Some of these languages i consider very tough to learn. You should definetly try thai language! If you only make a little mistake in the pronounciation or the tone it could mean something completely different leading to lot of fun if you speak to thai people! I tried to learn it for fun and i could ask for the hair dresser or order a beer - and it worked fine. I even could joke at the hairdresser but when they start to talk quickly you hardly understand anything!
To come to your topic i hardly can find anything to improve! I just wondered what the picture in the bottom left corner wants to say to me? From me a clear 5 star rating! *****
I can definetly say that french is not your mother language
Pour en revenir à votre vidéo, je n’ai rien à redire si ce n’est peut-être que personnellement j’aurai mis les sous-titres sur bandeau à 30 ou 50% d’opacité pour améliorer la visibilité des lettres blanches sur le fond clair.
Je mets la traduction en anglais pour les autres lecteurs, je suis persuadé que votre niveau vous permet de comprendre la version originale.
Coming back to your video, I have nothing to complain about except that I personally would have put the subtitles on a 30 or 50% opacity banner to improve the visibility of the white letters on the light background.
I put the translation in English for other readers, I am sure that your level allows you to understand the original version.
Other people have already commented on how fun your topic is (the most important part!), and I’ll add that I’m very impressed with the audio quality you achieved in that room.
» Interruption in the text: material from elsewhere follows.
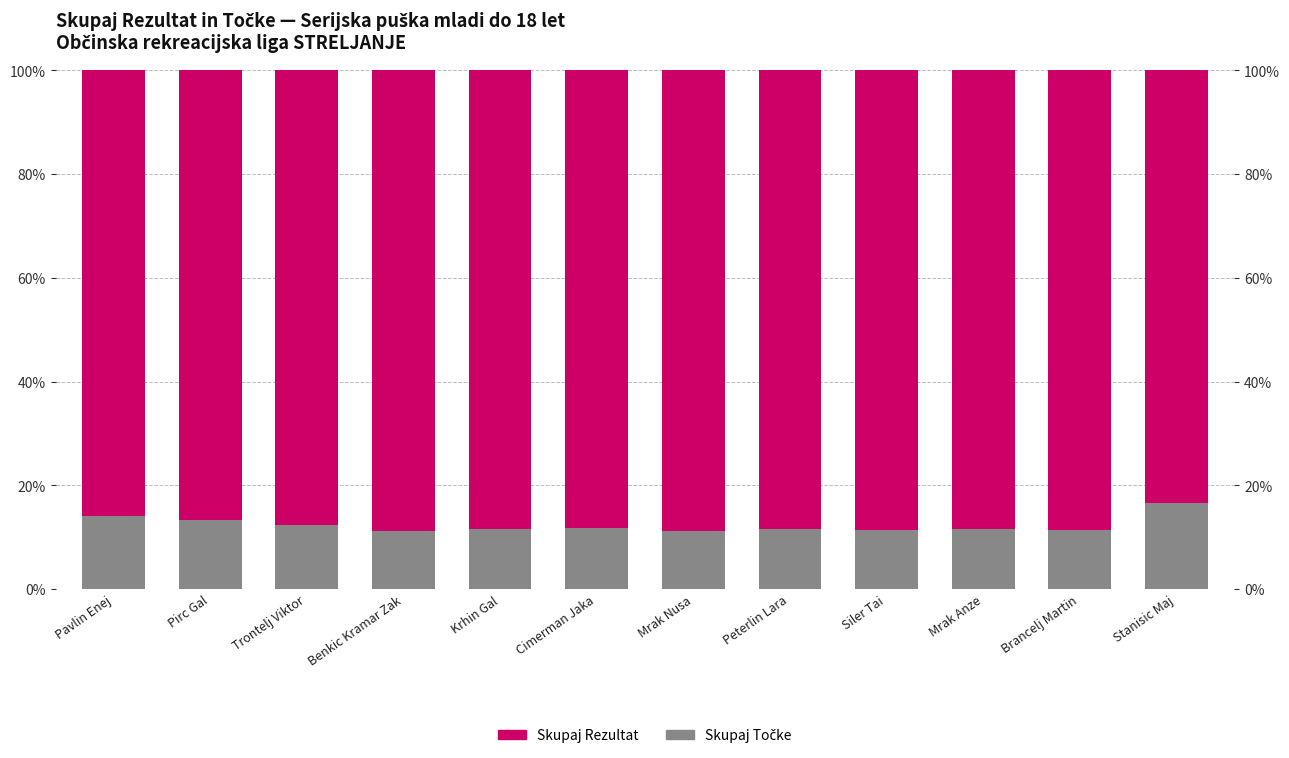

Reading left to right, list all the values displayed in this chart.

Skupaj Točke (spodaj): 14.1	13.4	12.3	11.2	11.5	11.7	11.2	11.6	11.5	11.6	11.4	16.7
Skupaj Rezultat (zgoraj): 85.9	86.6	87.7	88.8	88.5	88.3	88.8	88.4	88.5	88.4	88.6	83.3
So I’ll add a couple of technical thoughts instead of content thoughts:
Contrast: There isn’t much of a visual cue that says “focus on my face” because your skin and the wall color are both on the lighter side, which means no contrast. A background that’s more opposite of your skin tone will create more contrast and clear focus. One way to achieve this is simply a different wall color. The other way is through lighting, which leads to…
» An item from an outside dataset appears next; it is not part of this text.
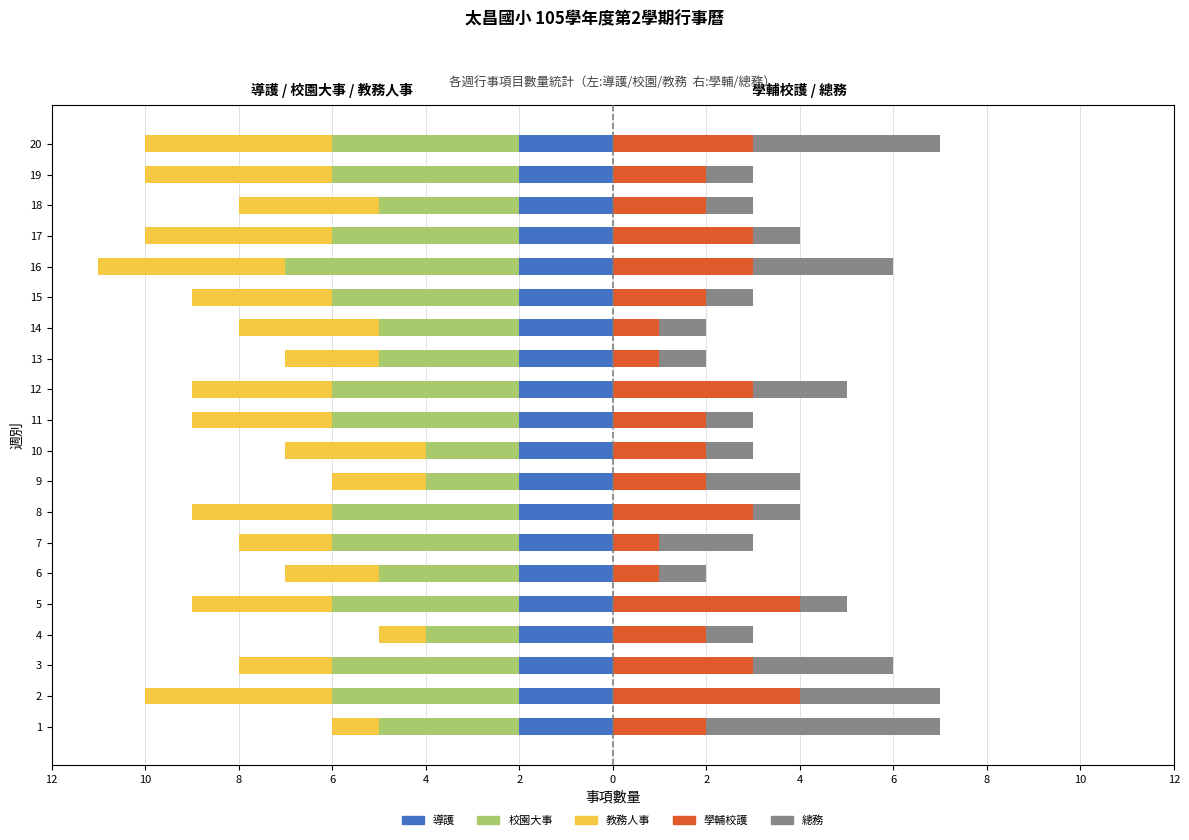

Which series has the largest range (max minus min)?

總務(Right)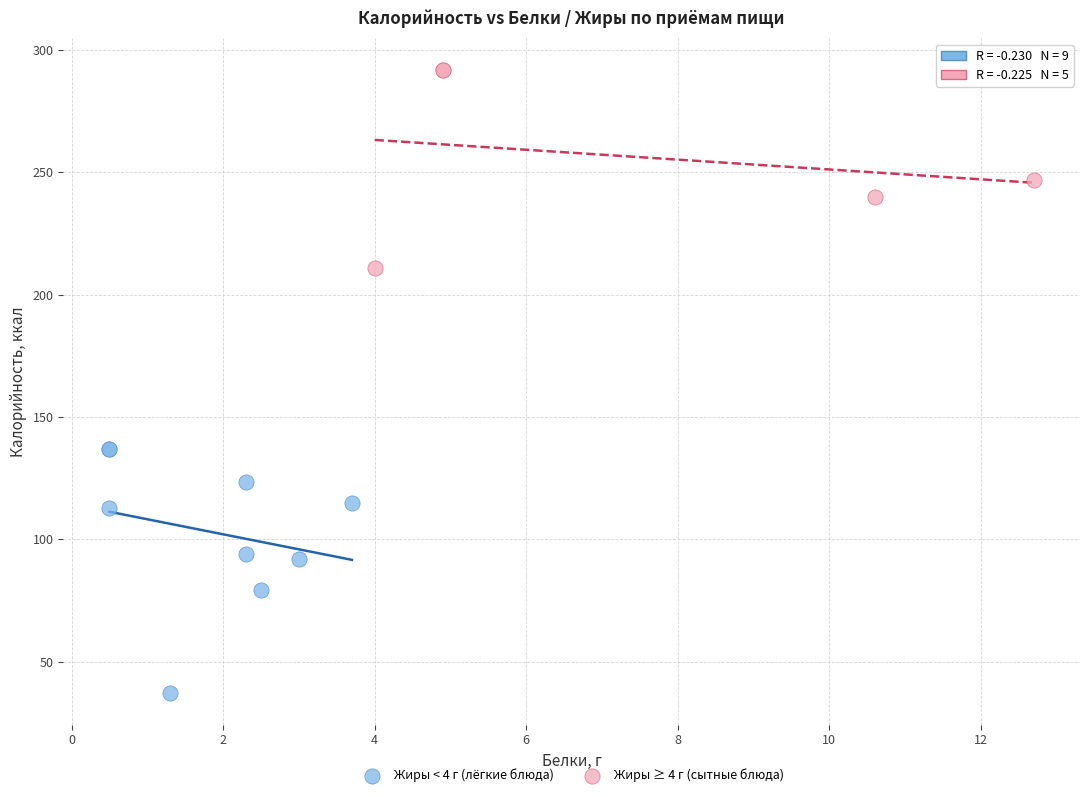

Which series has the largest Y range (max minus min)?

Жиры < 4 г (лёгкие блюда)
Lighting: One way to achieve contrast is to put more distance between yourself and the background wall, then light yourself with a dedicated lamp or spotlight from the side rather than use overhead lighting. Three things will happen. First, eliminating overhead lighting will also eliminate the raccoon-eye shadows in your eye sockets. Second, a dedicated light that’s close to you will make you significantly brighter than the background wall, creating contrast even if the wall itself is white. The wall will still appear darker than you because it isn’t receiving as much light as you. Third, lighting from a slight side angle will create a side-to-side shadow gradient over your face, which gives us a sense of 3D form and depth that doesn’t happen when the entire face is washed out to the same level of brightness by straight-on lighting.
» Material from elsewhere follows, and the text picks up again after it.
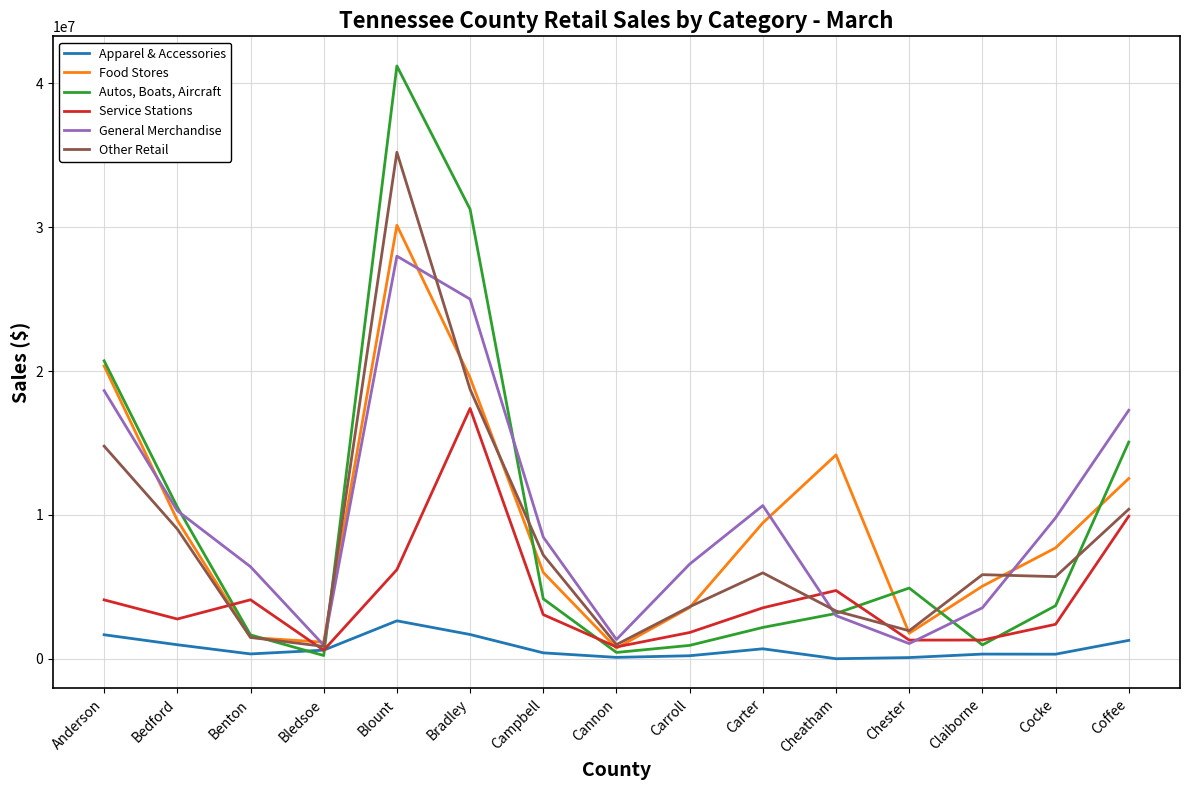

The Service Stations series shows 5418182 at Campbell. True or false?

False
Zoom in more: If we made the entire frame red, then drew a green circle over your face, the green circle would only fill up 8% of the frame. If the face is the most important element, why is it given such a low percentage of the frame? This is the Occam’s Razor approach to composition… the important things should be given a higher percentage of the frame. It’s hard to hold viewer attention when literally 92% of the frame has nothing of interest to them. I realize you need some buffer for overlay graphics (which could all be done on a single side rather than both), and it’s true that nobody wants Nasal Cam to fill 100% of the screen. But in your case, I think a significant amount of zoom to make your face larger would go a long way, especially for cell phone viewers. If the phone is held in portrait mode and your video is shrunk to the top half of the screen, your face will be shrunk to around one centimeter wide with tons of buffer on the sides doing nothing. That’s too small of a face to hold viewer attention.
That’s all that stood out to me. None of those things prevented me from enjoying the video, so they aren’t complaints. They’re just ideas to hopefully make a good thing even better.
From a content perspective, the video is great! Talking head videos are always one of the hardest videos to make because it’s just one person talking into the camera. The trick is to avoid for it to be monotonous and keep the audience’s attention. So after a few minutes, it’s important to have a visual change of pace. Many bloggers solve this by changing the magnification, so that it’s zoomed in more. You can also film the different languages in different rooms or sometimes outside. A change of camera angle every 2 minutes is another. You can also change the background. Anything to visually to keep an audience’s attention especially in this age’s low attention span.
You have lots of opportunities to change the pace visually when you switch languages. Change shirts, hats, lighting, rooms. The possibilities are endless.